EXTRACT TO READ -
^^^^
I second the amendment. The reason I let my two amendments go forward is that I wanted to make sure this issue was covered. During the debate on Second Stage, particularly with regard to the question of guidelines, the Minister appeared to give an indication that he would pick up on a suggestion I made, which was to publish the guidelines, after the memorandum had gone to Government and so on, in booklet form so that this would be of use to people making applications, in that they could make a directly targeted application and include the correct information. It is not intended in any sense to facilitate people who are not entitled to get this status. Can any more concrete news be given to the House this evening with regard to the publication of this booklet?

This amendment is opposed. The effect of it would be to impose a legal obligation on the Minister for Justice, Equality and Law Reform to publish the guidelines which are to be applied in determining whether leave to remain should be granted to the parents of Irish-born children. The amendment does not just cover the parents of Irish citizen children, it also covers the parents of children who, although born in Ireland after this Bill will come into operation, will not be Irish citizens. It is clear, therefore, that one set of guidelines would not apply in both cases. If the exact same set of guidelines were to be applied in both cases then a certain amount of the clarity which the Bill will bring to the area would be lost.
^^^^
PROBLEM - Resume the parliamentary debate on publishing the leave-to-remain guidelines, starting right after its last sentence.
^^^^
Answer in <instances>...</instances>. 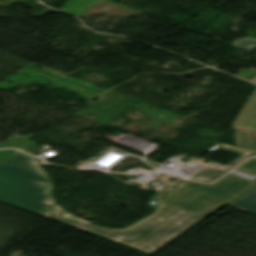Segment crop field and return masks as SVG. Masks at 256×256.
Wrapping results in <instances>:
<instances>
[{
    "label": "crop field",
    "instance_id": "8a807250",
    "mask_svg": "<svg viewBox=\"0 0 256 256\" xmlns=\"http://www.w3.org/2000/svg\"><path fill=\"white\" fill-rule=\"evenodd\" d=\"M255 185L256 179L251 181L232 173L213 185L185 181L168 194L160 193L155 214L127 229L81 223L65 217L66 212L58 205L43 216L150 254Z\"/></svg>",
    "mask_w": 256,
    "mask_h": 256
},
{
    "label": "crop field",
    "instance_id": "ac0d7876",
    "mask_svg": "<svg viewBox=\"0 0 256 256\" xmlns=\"http://www.w3.org/2000/svg\"><path fill=\"white\" fill-rule=\"evenodd\" d=\"M54 190V185L34 157L16 151L0 165L1 201L42 215L55 205Z\"/></svg>",
    "mask_w": 256,
    "mask_h": 256
},
{
    "label": "crop field",
    "instance_id": "34b2d1b8",
    "mask_svg": "<svg viewBox=\"0 0 256 256\" xmlns=\"http://www.w3.org/2000/svg\"><path fill=\"white\" fill-rule=\"evenodd\" d=\"M234 128L256 131V91L233 123Z\"/></svg>",
    "mask_w": 256,
    "mask_h": 256
},
{
    "label": "crop field",
    "instance_id": "412701ff",
    "mask_svg": "<svg viewBox=\"0 0 256 256\" xmlns=\"http://www.w3.org/2000/svg\"><path fill=\"white\" fill-rule=\"evenodd\" d=\"M232 168L220 165V164H212L202 171H200L198 174L193 176L190 179L199 180L203 182H211L219 178L221 175L226 173L227 171L231 170Z\"/></svg>",
    "mask_w": 256,
    "mask_h": 256
},
{
    "label": "crop field",
    "instance_id": "f4fd0767",
    "mask_svg": "<svg viewBox=\"0 0 256 256\" xmlns=\"http://www.w3.org/2000/svg\"><path fill=\"white\" fill-rule=\"evenodd\" d=\"M237 147L256 153V132L235 129Z\"/></svg>",
    "mask_w": 256,
    "mask_h": 256
},
{
    "label": "crop field",
    "instance_id": "dd49c442",
    "mask_svg": "<svg viewBox=\"0 0 256 256\" xmlns=\"http://www.w3.org/2000/svg\"><path fill=\"white\" fill-rule=\"evenodd\" d=\"M230 205L256 214V187Z\"/></svg>",
    "mask_w": 256,
    "mask_h": 256
},
{
    "label": "crop field",
    "instance_id": "e52e79f7",
    "mask_svg": "<svg viewBox=\"0 0 256 256\" xmlns=\"http://www.w3.org/2000/svg\"><path fill=\"white\" fill-rule=\"evenodd\" d=\"M234 45L249 51L256 48V39L246 38L236 40Z\"/></svg>",
    "mask_w": 256,
    "mask_h": 256
},
{
    "label": "crop field",
    "instance_id": "d8731c3e",
    "mask_svg": "<svg viewBox=\"0 0 256 256\" xmlns=\"http://www.w3.org/2000/svg\"><path fill=\"white\" fill-rule=\"evenodd\" d=\"M237 170L256 175V158L247 161L245 164L240 166Z\"/></svg>",
    "mask_w": 256,
    "mask_h": 256
},
{
    "label": "crop field",
    "instance_id": "5a996713",
    "mask_svg": "<svg viewBox=\"0 0 256 256\" xmlns=\"http://www.w3.org/2000/svg\"><path fill=\"white\" fill-rule=\"evenodd\" d=\"M251 155H253V154H250V153L246 152L243 155H241L240 157H238L235 160L228 163L226 166L234 168L235 166H237L239 163H241L243 160H245L247 157H249Z\"/></svg>",
    "mask_w": 256,
    "mask_h": 256
},
{
    "label": "crop field",
    "instance_id": "3316defc",
    "mask_svg": "<svg viewBox=\"0 0 256 256\" xmlns=\"http://www.w3.org/2000/svg\"><path fill=\"white\" fill-rule=\"evenodd\" d=\"M66 216L67 217H70V218H73V219H76V220H79V221H82V220H80V219H78V218H76V217H74V216H72V215H70V214H66ZM82 222H84V223H87V222H85V221H82Z\"/></svg>",
    "mask_w": 256,
    "mask_h": 256
},
{
    "label": "crop field",
    "instance_id": "28ad6ade",
    "mask_svg": "<svg viewBox=\"0 0 256 256\" xmlns=\"http://www.w3.org/2000/svg\"><path fill=\"white\" fill-rule=\"evenodd\" d=\"M251 82H254V83H256V78H255V79H253Z\"/></svg>",
    "mask_w": 256,
    "mask_h": 256
}]
</instances>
^^^^
THE OUTPUT -
I presume, however, that the amendment is targeted at, first, those 11,000 parents whose applications were in the pipeline in February 2003, second, those estimated 6,000 or so parents who have had Irish-born children since and, third, those other non-national parents who had children here in the past and who may seek in the future to obtain residence permission should the possibility of their existing permission to reside in some other jurisdiction cease, or, indeed, should they develop a wish to reside in Ireland for other unrelated reasons.

Underlying this amendment is the assumption that the Minister has free rein in regard to these matters at present. That is an incorrect assumption. Section 3(6) of the Immigration Act 1999 sets out in statutory form a range of 11 different factors which must be taken into account by the Minister in determining whether to make a deportation order. These include humanitarian considerations, family and domestic circumstances, employment prospects, duration or residence in the State and any representations made.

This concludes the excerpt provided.